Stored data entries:
● ● ● ●

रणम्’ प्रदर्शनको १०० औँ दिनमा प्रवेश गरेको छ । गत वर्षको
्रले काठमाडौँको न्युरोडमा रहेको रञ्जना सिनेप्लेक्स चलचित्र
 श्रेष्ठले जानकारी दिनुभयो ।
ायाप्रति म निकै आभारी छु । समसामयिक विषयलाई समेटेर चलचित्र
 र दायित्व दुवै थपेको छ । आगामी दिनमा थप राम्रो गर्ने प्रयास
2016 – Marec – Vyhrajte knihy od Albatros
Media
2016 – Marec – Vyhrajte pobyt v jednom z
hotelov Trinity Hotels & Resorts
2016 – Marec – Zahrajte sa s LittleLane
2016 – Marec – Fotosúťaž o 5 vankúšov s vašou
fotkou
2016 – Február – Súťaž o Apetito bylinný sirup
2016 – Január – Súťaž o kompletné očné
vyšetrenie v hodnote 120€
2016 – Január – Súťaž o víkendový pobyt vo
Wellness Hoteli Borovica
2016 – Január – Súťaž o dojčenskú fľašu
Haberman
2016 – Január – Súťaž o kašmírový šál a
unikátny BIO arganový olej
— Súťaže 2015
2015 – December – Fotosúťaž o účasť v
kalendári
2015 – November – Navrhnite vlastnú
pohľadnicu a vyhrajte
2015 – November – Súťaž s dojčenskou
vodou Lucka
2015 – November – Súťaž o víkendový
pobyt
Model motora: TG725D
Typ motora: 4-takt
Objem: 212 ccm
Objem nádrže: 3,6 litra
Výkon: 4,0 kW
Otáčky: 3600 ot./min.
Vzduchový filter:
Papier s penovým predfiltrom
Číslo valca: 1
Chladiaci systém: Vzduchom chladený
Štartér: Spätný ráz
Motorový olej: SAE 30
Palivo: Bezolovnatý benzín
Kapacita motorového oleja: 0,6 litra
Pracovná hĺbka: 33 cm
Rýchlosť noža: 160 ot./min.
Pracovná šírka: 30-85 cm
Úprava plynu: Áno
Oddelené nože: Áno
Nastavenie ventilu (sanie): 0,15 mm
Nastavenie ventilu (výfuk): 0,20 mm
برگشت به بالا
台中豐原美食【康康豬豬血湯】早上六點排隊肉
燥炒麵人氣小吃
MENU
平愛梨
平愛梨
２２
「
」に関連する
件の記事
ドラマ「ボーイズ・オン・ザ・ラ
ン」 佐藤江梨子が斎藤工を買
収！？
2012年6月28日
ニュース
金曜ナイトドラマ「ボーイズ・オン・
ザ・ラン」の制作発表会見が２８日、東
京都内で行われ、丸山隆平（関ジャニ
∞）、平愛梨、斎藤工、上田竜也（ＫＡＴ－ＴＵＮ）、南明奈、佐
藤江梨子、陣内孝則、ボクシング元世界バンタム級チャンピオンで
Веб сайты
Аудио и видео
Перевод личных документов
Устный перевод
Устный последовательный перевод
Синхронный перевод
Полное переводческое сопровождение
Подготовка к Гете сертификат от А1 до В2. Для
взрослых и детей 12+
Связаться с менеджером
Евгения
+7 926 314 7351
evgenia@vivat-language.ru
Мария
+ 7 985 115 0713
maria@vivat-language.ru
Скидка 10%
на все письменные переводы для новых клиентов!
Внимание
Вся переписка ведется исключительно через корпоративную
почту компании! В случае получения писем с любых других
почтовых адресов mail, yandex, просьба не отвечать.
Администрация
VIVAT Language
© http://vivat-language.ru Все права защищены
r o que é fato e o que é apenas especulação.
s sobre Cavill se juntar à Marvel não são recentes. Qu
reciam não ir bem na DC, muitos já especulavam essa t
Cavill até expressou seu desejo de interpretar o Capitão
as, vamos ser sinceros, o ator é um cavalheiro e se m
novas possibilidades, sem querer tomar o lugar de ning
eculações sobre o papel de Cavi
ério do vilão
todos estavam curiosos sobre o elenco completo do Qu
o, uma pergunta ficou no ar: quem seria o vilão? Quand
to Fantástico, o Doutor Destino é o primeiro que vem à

● ● ● ●

The response must contain each line above that holds the string "vilão".

ério do vilão
o, uma pergunta ficou no ar: quem seria o vilão? Quand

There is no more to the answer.